Yada started off with the beginner’s workshop, which was taught by her father. Through his coaching and the amiable environment of the group, Yada fell even more in love with the art of taiko.


Rather than focusing on the competitive aspect of taiko, Daion Taiko spends more time on developing a strong camaraderie between the group members. To start their practices, the group plays an icebreaker to get closer with one another. Instead of spending hours upon hours practicing a music piece until perfection, Daion Taiko pays attention to the social aspect of the group. “We reflect on how practice went, the dynamic within the team, how everyone’s interacting, and how we can improve. Obviously, there is the performance aspect that we need to consider, but we do focus more on building that relationship with each other instead,” states Yada.


In three short years, Yada has worked her way up to the advanced group and is currently serving as an apprentice.


However, her journey to advanced was anything but smooth.


Going into taiko, Yada had no prior musical experience and did not know how to read music. This did not hinder her growth since taiko notes are not the traditional written music notes, but instead verbalized patterns of dons and kas. Thus, Yada faced a different challenge than originally anticipated. She had to be able to memorize each pattern to perform the songs, which took a lot of dedication and practice to master. “You don’t have that much time to go over the lines and learn the new lines [during practice]. So it’s on you to practice throughout the week and remember them […] You just kind of get used to it after a while,” says Yada.

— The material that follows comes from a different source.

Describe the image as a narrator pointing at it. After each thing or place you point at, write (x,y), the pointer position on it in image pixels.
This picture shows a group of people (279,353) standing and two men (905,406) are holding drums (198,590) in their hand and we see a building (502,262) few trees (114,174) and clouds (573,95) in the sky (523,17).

When Yada started the advanced level, she encountered one of her most difficult obstacles. Yada was never taught one of the performance songs on the setlist, and there was no time set aside during practice to teach her the song. If Yada was unable to master the song on her own time, she would have been exempt from the performance.


She was unwilling to forfeit her performance, so Yada took on the challenge to learn the song on her own. During her free time, Yada asked people to help her with the song so she could master it for the performance. She asked everyone she could, even those who were younger than her. To Yada, mastering this song was more important to her than her pride, and she was willing to ask for assistance and show her weaknesses to her peers. “By the time the performance came around, I was actually able to perform in that song. I was really proud because I had to go out of my way to learn the song,” states Yada.


Yada has proved time and time again that commitment will lead to success, no matter how difficult the challenge. As an apprentice, she is now helping compose songs that will be performed at later performances with her taiko group.


Despite the challenges that Yada had to overcome throughout her journey, Yada’s dedication and passion for Taiko never dwindled. Her father, Frank Yada, comments, “Taiko has given her experience in music, commitment, responsibility, self-awareness, and presentation. Kellie really enjoys playing Taiko and it is apparent through her expression while she plays [that] she lets the sound of Taiko be her voice.”


Now, as a junior, Yada is still an active member of Daion Taiko. Her dedication to the art makes it difficult for her to imagine her life without it, and thus continues with the program despite the academic challenges that she encounters throughout her junior year.  She plans to stay with the program until she graduates and has intentions to return to Daion Taiko to become a mentor for future generations.